I fully agree with Michael - the burning IVF clinic (or building with a random box of embryos in it) scenario is a complete non sequitur. What if instead it was a choice between two babies, but only one of them is yours? Would that prove that the other child doesn't have 'sufficient' moral worth, and therefore we should be open to it being legal for their mother to kill them? Of course not.

Or what if it was 2 babies, one of whom you had met a few times before? I wager that most people would save the one they recognise, even if they have no familial obligations. Does that mean we can kill the other one? Cousin vs aunt? Bryan Caplan vs Michael Crone? They're all non sequiturs.

BONUS: what if the choice was between a baby and the last 500 fertilised embryos on earth (for which artificial wombs had been fully prepared elsewhere), and you and the baby are the same sex and are the last remaining born humans on earth? Would you choose the baby and let humanity end, or the embryos and keep the human race alive? Again, if somebody chooses the embryos, does that mean the baby's parents should be legally allowed to kill it?

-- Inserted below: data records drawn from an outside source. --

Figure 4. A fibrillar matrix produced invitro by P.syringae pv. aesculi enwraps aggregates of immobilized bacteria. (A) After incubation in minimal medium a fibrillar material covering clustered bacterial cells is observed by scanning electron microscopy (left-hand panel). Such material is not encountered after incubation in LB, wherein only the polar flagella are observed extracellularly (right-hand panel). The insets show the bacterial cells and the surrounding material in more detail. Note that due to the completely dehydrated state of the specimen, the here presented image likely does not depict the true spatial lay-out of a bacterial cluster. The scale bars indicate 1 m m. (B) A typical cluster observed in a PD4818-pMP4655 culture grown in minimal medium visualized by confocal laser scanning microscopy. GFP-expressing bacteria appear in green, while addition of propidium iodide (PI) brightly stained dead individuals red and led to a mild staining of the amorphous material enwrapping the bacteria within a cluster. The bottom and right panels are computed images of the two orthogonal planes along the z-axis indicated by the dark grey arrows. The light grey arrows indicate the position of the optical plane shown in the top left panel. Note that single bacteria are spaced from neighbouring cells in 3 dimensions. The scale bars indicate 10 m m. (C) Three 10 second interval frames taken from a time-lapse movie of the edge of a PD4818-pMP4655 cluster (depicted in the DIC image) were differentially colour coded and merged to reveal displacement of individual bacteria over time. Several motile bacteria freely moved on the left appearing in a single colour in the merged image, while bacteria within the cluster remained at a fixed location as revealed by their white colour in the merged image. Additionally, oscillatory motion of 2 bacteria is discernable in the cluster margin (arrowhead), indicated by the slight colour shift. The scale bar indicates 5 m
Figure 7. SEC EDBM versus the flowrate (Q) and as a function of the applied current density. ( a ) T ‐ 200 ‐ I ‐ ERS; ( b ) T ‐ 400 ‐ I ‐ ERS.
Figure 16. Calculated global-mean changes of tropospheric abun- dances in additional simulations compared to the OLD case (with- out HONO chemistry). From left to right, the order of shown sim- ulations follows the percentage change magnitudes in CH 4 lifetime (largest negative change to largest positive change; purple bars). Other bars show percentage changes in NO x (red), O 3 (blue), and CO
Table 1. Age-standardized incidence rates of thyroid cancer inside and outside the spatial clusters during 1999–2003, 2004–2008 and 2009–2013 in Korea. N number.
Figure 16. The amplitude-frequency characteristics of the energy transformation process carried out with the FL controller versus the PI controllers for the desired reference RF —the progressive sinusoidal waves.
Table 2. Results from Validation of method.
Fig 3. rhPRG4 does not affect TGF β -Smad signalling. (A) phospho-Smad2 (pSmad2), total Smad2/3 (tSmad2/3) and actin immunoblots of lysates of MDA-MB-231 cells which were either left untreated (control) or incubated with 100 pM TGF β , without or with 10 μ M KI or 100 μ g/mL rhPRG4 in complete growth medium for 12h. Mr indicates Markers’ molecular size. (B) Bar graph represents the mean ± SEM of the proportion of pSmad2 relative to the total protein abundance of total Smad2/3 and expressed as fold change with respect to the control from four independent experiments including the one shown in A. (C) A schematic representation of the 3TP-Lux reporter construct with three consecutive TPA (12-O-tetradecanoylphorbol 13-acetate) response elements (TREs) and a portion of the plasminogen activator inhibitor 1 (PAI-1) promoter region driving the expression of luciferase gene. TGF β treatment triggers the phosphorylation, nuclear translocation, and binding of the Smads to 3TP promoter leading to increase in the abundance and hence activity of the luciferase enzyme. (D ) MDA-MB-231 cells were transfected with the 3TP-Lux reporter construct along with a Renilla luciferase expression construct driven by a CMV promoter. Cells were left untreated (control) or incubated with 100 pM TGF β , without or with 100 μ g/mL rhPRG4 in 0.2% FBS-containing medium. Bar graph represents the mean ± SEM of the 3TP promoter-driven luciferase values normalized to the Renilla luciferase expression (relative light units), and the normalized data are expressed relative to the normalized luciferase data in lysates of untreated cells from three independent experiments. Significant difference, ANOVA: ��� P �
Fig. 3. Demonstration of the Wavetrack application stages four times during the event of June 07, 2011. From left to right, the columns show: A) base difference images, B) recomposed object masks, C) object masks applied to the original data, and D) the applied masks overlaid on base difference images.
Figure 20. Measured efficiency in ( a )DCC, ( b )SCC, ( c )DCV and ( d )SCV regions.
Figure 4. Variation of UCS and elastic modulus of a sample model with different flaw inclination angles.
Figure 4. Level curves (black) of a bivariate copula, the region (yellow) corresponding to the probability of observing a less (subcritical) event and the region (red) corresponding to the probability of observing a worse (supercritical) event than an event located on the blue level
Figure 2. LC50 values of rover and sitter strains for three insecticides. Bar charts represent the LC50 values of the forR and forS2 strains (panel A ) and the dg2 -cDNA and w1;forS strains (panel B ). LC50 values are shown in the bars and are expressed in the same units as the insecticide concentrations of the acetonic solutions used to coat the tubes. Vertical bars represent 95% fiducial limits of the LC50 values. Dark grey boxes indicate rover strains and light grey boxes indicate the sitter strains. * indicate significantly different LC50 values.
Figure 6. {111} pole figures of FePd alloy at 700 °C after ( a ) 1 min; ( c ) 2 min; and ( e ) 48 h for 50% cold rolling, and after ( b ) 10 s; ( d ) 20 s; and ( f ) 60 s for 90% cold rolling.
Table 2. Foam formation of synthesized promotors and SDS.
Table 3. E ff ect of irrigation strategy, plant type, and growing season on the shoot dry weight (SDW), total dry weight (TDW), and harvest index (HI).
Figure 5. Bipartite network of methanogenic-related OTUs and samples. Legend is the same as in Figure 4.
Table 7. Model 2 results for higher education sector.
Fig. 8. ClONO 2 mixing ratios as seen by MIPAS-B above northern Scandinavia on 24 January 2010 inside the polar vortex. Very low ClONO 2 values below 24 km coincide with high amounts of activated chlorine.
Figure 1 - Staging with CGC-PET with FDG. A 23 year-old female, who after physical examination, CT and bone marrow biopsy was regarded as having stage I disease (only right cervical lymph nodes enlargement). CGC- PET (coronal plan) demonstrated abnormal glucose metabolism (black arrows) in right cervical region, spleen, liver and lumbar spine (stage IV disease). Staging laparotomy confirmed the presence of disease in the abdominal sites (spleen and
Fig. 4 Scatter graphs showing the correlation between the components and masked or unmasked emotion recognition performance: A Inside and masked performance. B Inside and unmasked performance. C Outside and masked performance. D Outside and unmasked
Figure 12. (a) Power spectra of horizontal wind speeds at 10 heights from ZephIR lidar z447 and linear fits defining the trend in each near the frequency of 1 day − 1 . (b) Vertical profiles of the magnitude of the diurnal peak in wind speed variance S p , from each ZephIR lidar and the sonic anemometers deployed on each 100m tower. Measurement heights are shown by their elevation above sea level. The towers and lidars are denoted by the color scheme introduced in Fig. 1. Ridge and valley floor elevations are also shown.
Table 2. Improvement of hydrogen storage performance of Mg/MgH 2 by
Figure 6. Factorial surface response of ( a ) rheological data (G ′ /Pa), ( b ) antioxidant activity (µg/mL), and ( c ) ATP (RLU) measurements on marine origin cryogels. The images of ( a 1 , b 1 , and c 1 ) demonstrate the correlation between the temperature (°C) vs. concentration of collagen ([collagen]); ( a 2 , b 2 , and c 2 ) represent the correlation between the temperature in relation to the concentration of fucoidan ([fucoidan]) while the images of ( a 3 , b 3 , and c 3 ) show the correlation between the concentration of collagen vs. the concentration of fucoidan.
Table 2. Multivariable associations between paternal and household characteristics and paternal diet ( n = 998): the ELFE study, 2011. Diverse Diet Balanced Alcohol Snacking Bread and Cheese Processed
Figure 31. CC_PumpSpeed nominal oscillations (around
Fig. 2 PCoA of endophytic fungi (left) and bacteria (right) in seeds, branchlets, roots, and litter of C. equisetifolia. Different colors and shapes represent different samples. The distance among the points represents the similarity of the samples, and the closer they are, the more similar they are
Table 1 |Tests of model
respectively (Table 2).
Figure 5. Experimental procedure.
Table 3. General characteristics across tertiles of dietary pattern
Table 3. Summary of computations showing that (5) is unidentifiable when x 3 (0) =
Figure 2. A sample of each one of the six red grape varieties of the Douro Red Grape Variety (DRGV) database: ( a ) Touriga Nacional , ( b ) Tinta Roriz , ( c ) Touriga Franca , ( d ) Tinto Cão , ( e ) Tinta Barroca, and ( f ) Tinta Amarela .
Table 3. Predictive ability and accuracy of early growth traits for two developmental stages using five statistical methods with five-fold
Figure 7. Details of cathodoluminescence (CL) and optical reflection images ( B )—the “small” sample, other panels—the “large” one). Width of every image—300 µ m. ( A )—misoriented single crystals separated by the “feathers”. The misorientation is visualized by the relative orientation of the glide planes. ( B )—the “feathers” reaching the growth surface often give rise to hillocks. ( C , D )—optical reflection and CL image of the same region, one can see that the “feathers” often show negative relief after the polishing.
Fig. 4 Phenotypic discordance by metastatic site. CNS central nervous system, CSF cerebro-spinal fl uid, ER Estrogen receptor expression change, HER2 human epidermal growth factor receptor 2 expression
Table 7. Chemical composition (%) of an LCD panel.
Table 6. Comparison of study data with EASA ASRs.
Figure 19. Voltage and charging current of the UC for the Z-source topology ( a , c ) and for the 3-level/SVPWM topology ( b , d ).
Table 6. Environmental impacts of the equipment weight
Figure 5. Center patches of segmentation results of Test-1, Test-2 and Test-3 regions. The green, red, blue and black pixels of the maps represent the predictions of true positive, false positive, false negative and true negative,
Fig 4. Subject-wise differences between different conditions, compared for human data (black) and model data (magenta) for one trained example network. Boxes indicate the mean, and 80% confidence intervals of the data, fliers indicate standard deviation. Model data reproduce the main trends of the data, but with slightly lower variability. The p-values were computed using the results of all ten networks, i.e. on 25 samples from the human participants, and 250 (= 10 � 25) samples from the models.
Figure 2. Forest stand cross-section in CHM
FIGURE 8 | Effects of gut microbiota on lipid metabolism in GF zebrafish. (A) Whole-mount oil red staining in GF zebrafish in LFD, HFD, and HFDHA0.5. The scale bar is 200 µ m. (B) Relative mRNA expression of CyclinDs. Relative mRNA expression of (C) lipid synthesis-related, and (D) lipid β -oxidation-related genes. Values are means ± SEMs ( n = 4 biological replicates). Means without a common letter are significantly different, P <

I do not mean to be too harsh, especially since I really like Bryan. However given that he seems to be trying to stake out some 'middle ground' position on bringing death to masses of innocent human beings, I believe the ridicule is wholly justified.

Peter's avatar

Thank you both on this, good read and response. I especially found the Malawi framing novel and never thought about it that way. And I'm not even a secular pro-lifer, in fact I'm a legamoron spiteful pro-choicer to the point I'm legally ok with abortion up until the seventy-first trimester though morally I'm a religious pro-lifer.